LESETEXT:
┄┄┄┄┄┄┄┄┄┄
Druck: Harpprecht, Reichsarchiv II, Nr. CXXXVIII, hier S. 452–455.
[1.] /522/ Uf das erst, der fiscalischen und canzlyfell halben, als die stende wie vor begern, dieweil dieselbigen gefell ungewisse sein und nit eins jars als des andern gefallen, sich auch nit hoch uf die fiscalischen sachen oder gefell zu trosten sey, das dann die röm. kgl. Mt. die ubermaß bey dem camergericht pleiben lassen wolt [Nr. 195, Pkt. 1] . Daruf ist die kgl. Mt. entschlossen und der meynung, das ir Mt. solicher fiscalischen und canzlyfell biß in XIIM fl. by dem camergericht pleiben lassen will und was uber dieselb summ ubermaß wurd, das solichs irer Mt. zustee. Dann ir Mt. acht darfur, so das chamergericht in ubung und wesen komen und gehalten, das solich gefell ein groß mer dann XIIM fl. laufen werde.
[2.] Item, als die stende uf dem artikel, meldend, das der fiscal keinen vertrag on bewilligung kgl. Mt. oder des camergerichts etc. annemen soll etc., die kgl. Mt. bittend, denselbigen artikel pleiben /522’/ zu lassen, wie der vormals durch die stende gesetzt [Nr. 195, Pkt. 2] . Daruf ist kgl. Mt. meynung, was sachen oder hendel biß in zweytausent fl. wert betreffen, das sich der fiscal derselben halben mit bewilligung alleyn des camergerichts vertragen mag, was aber hendel und sachen, die uber zweytausent fl. wert weren, das er sich umb dieselben on bewilligung der kgl. Mt. nit zu vertragen haben, sunder die an die kgl. Mt. gelangen lassen und irer Mt. willen darin erlangen soll.
[3.] Item, als die stende wie vormals begert, die malstat des chamergerichts, auch den richter ytzo zu verendern, und sich doch erpieten, wo die kgl. Mt. ye uf der malstat zu Regenspurg und dem Bf. zu Passau als richter pleiben woll, das die stende ir kgl. Mt. darin zu entwychen gedenken [Nr. 195, Pkt. 3] . Solich der stende erpieten und furhalten nympt die kgl. Mt. zu gnaden und gefallen an, der meynung, das also die erst jarszeit die malstat des chamergerichts zu Regenspurg und der Bf. /523/ zu Passau chamerrichter sein soll. Und nach verschiener jarßzeit läßt ir die kgl. Mt. fur ein andere malstat gefallen die statt Worms.2 Und schlecht daneben den stenden zu camerrichter fur under den dreyen eynen, nemlichen eyntweders den Bf. zu Straßburg, Rudolfen F. zu Anhalt oder Gf. Adolfen von Nassau, welicher under den dryen solichs annemen will. Doch am ersten zu werben an Straßburg, darnach Nassau, wiewol versehenlich ist, derselb werd es nit annemen, und darnach Anhalt, der es versehenlich annemen wird.
┄┄┄┄┄┄┄┄┄┄
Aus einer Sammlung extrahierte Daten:
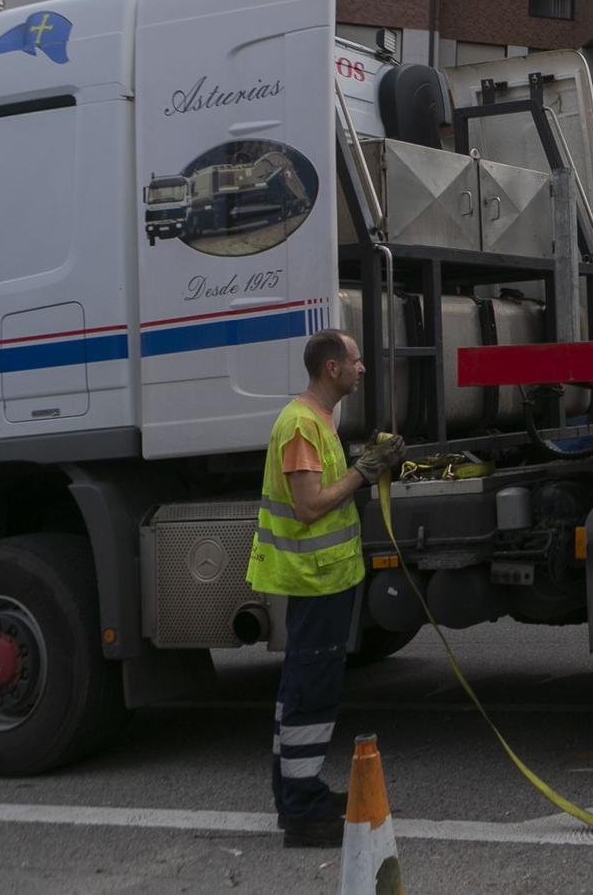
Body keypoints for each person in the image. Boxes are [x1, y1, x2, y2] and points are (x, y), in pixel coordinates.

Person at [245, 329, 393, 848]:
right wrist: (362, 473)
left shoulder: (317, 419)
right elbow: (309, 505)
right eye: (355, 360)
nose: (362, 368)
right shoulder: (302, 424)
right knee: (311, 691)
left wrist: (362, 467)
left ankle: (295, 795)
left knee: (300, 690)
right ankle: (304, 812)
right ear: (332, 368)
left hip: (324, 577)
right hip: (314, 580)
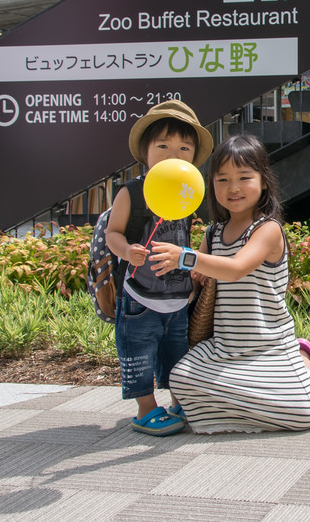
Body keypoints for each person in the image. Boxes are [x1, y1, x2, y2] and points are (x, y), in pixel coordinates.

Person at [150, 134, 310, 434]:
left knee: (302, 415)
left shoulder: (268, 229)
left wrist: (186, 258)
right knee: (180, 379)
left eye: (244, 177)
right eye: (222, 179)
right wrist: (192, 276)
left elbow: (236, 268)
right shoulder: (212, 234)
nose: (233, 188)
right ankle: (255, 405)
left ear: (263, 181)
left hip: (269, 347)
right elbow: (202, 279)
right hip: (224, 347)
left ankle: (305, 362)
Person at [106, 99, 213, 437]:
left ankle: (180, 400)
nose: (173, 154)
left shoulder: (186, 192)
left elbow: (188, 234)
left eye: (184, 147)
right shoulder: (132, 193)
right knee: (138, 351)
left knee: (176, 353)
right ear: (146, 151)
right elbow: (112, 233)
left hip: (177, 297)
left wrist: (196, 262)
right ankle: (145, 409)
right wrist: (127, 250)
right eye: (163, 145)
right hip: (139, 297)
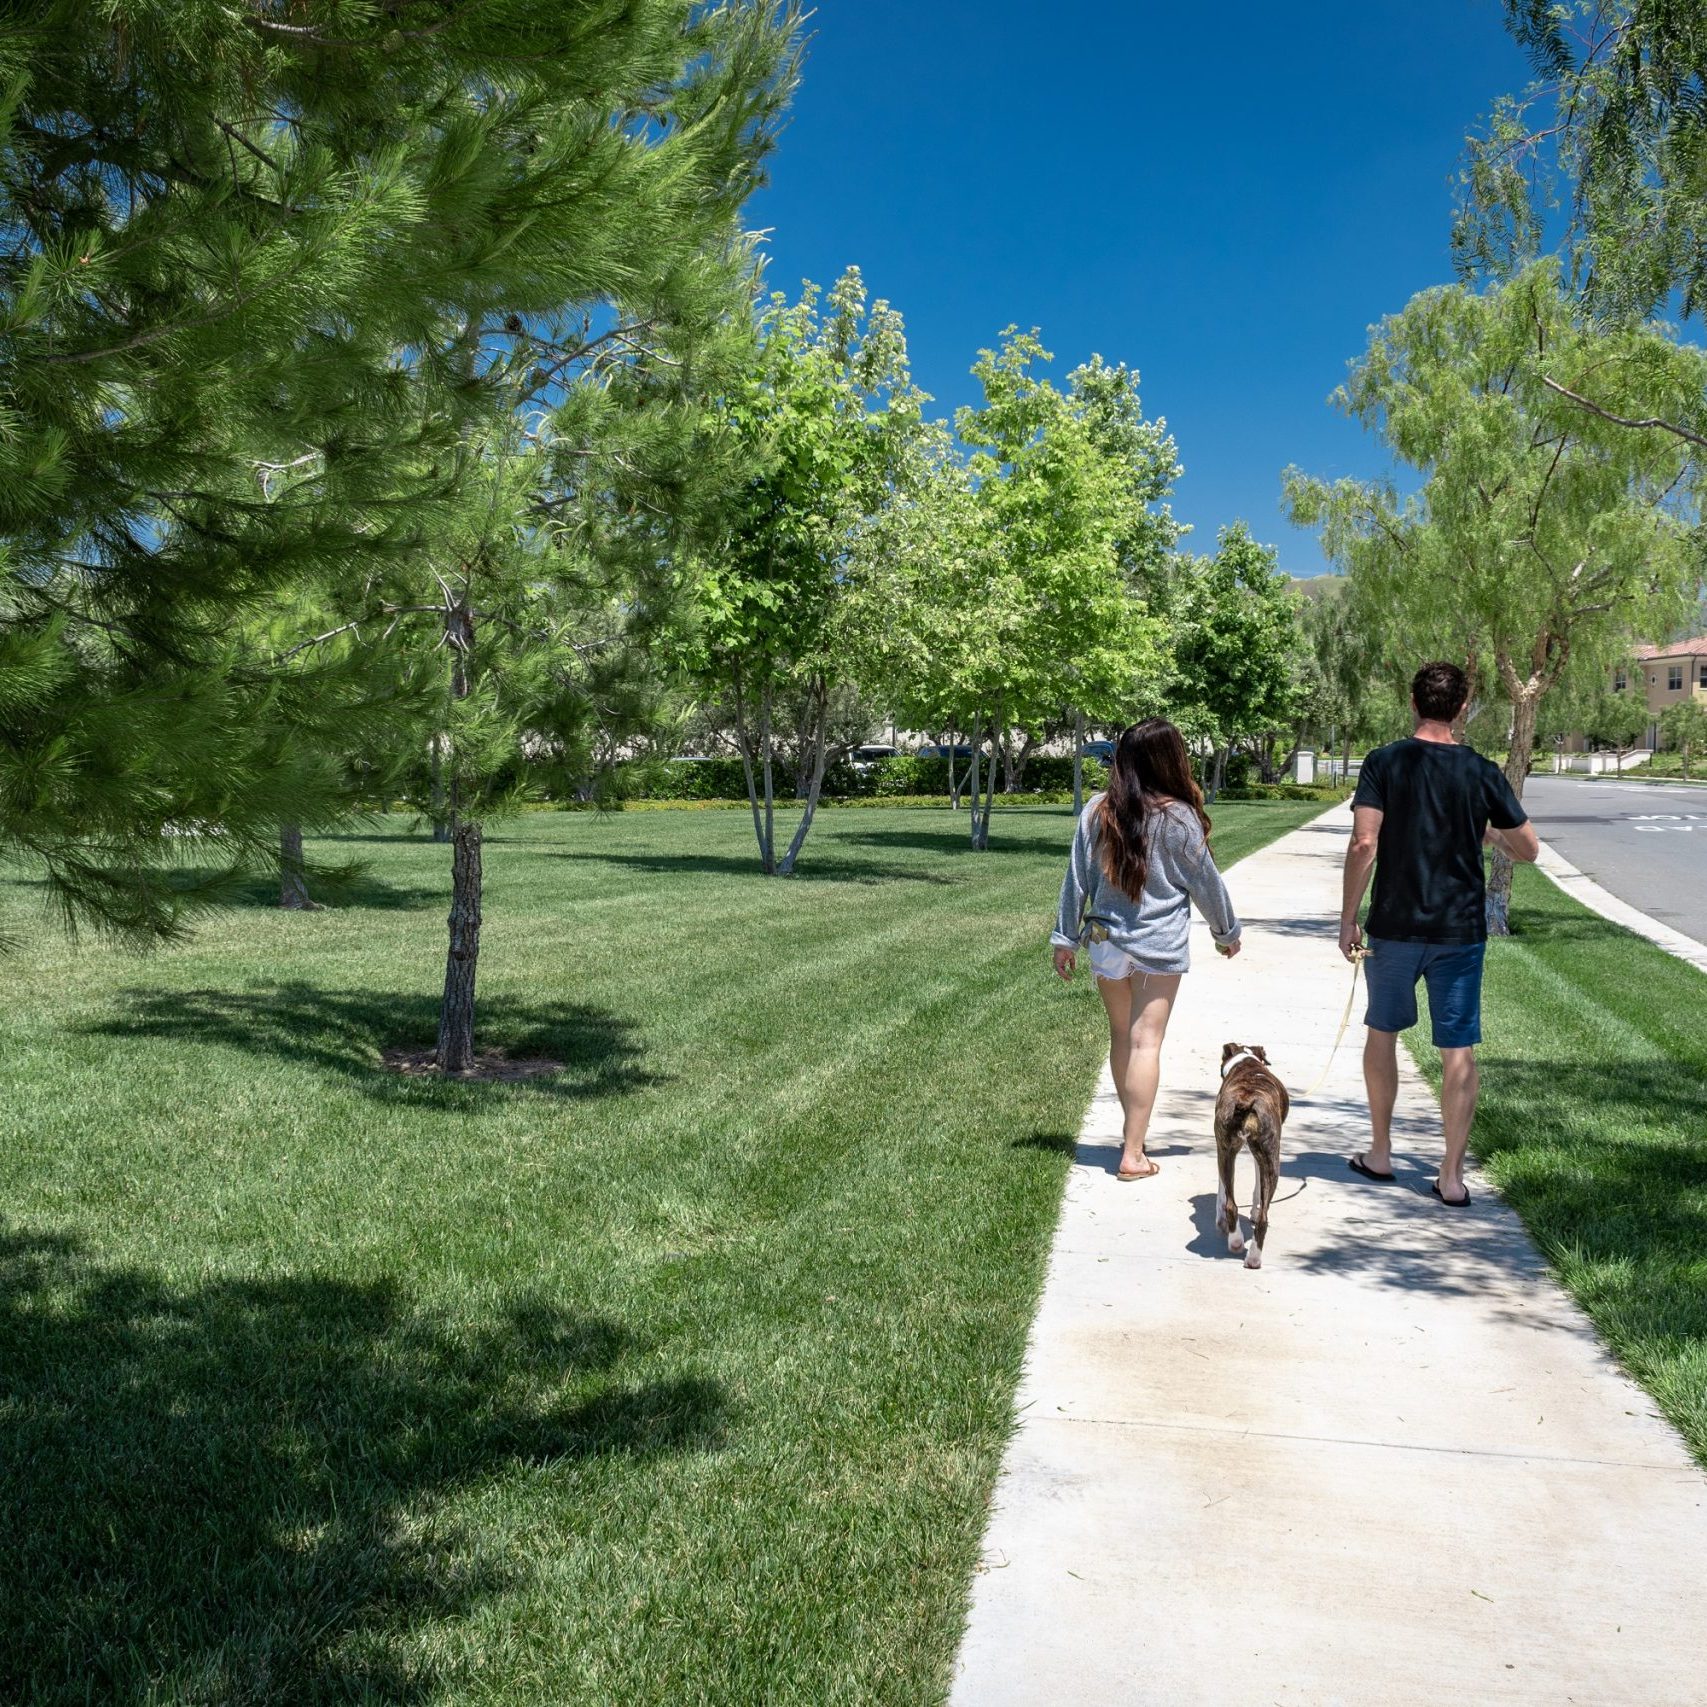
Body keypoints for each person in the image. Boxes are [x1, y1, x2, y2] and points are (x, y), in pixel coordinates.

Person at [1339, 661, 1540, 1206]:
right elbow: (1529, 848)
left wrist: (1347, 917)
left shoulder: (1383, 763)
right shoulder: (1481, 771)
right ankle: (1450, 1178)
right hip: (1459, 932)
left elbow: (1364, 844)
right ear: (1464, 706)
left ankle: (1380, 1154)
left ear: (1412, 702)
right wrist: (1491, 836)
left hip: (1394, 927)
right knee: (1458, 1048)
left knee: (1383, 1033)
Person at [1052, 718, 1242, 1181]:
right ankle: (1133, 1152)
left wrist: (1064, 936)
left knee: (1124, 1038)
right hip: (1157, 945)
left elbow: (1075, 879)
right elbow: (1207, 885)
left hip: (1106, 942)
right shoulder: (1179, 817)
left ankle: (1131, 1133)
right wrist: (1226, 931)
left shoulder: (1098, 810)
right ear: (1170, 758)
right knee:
┄┄┄┄┄┄┄┄┄┄
ARBEITSAUFGABEN:
A) Schreiben Sie aus dem Text zum Kammergericht den Abschnitt ab, der mit den Worten „[1.] /522/ Uf“ beginnt. Hören Sie nach „fl. laufen werde.“ auf.
B) Führen Sie den Text zum Kammergericht nach seinem letzten Satz weiter.
Die Datensätze spielen hierfür keine Rolle.

ERGEBNISSE:
A)
[1.] /522/ Uf das erst, der fiscalischen und canzlyfell halben, als die stende wie vor begern, dieweil dieselbigen gefell ungewisse sein und nit eins jars als des andern gefallen, sich auch nit hoch uf die fiscalischen sachen oder gefell zu trosten sey, das dann die röm. kgl. Mt. die ubermaß bey dem camergericht pleiben lassen wolt [Nr. 195, Pkt. 1] . Daruf ist die kgl. Mt. entschlossen und der meynung, das ir Mt. solicher fiscalischen und canzlyfell biß in XIIM fl. by dem camergericht pleiben lassen will und was uber dieselb summ ubermaß wurd, das solichs irer Mt. zustee. Dann ir Mt. acht darfur, so das chamergericht in ubung und wesen komen und gehalten, das solich gefell ein groß mer dann XIIM fl. laufen werde.

B)
[4.] Item betreffen die execucion3, zeigt kgl. Mt. an, das irer Mt. bedunkens vormals uf gehalten Reichs tagen gnugsam und notturftiglich gehandelt und beschlossen sey, wie die execucion bescheen soll. Und ist daruf irer Mt. begern und gutbedunken, das die stende solich vorbescheen handlung und artikel der execucion halben furhand nemen, ermessen und beratslagen, ob dieselben gnugsam oder ob not sey, ichts weiter und von neuem daruber zu bestellen und zu schliessen.
[5.] /523’/ Dann uf den artikel, ferrer execucion belangen, so acht und bann nit helfen wollen, wie die widerwertigen und ungehorsamen mit der tat und gewalt zu execucion zu pringen seyen.4 Heruf acht die kgl. Mt. fur not und gut, das yetzo durch die stende ein anslag gemacht und bestelt werde, so also die notturft erfordern wurd, einen oder mer ungehorsamen, an den die acht nit helfen wolt, zu execucion zu bringen, was und mit wievil ein yeglicher der stende zu der tat helfen und dartun soll, und das der kgl. Mt. rete, auch die zwen Kff. und Ff. oder ir rete, so jerlich bey dem chamergericht erscheinen sollen, mitsampt dem chamergericht beratschlagen, wie mit solichem der stend anschlag und hilf mit der tat gegen den ungehorsamen furzunemen sey, auch macht und gewalt haben, solichen der stende anschlag und hilf zu erfordern und irem rate und gutbedunken nach gegen den ungehorsamen mit der tat zu handeln und furzunemen.
[6.] /524/ Dann, als die stende anzeigen des banns halben5, bedunkt die kgl. Mt. onnot und unfruchtpar, auch dem Reich nachteilig sein. Dann on zweifel, welicher in die acht erkennt und declarirt wird und dieselb acht also leiden, der mag darzu den bann auch dulden. So mocht auch ein babst dadurch ein gerechtigkeit oder oberkeit im Reich schopfen und daruf understeen, stetiglich im Reich zu bannen, wie era ytzo tut. Zusambt dem, das es bißher nit gewonheit gewest und zu besorgen ist, das solichs dem gemynen mann im Reich frembd, unangeneme und spotlich sein wurd, nachdem solichs sust auch in keynem Kgr. gewonheit noch sitt ist. Darumb vermeint die kgl. Mt., der acht gnugsam gemelt sein und des banns zu geschwygen.
[7.] Zuletzst, als inen die stende kgl. Mt. meynung, nemlich das man vor ußgang sechs jar zusamenkomen soll, sich ferrer des camergerichts halben zu underreden, gefallen lassen [Nr. 195, Pkt. 5] , solichs nympt die kgl. Mt. auch gnediglich an.
[8.] /524’/ Und uf das alles ist kgl. Mt. begern, das des chamergerichts halben vorgeschriebner gestalt gehandelt und beschlossen, auch durch die stende die bysitzer, wie irer Mt. vormals angezeigt ist [Nr. 180, Pkt. 7] , ernennt und bestelt werden, desgleichen ir kgl. Mt. die iren auch verorden will, damit das chamergericht furderlich angefangen und in ubung und gang gebracht werde.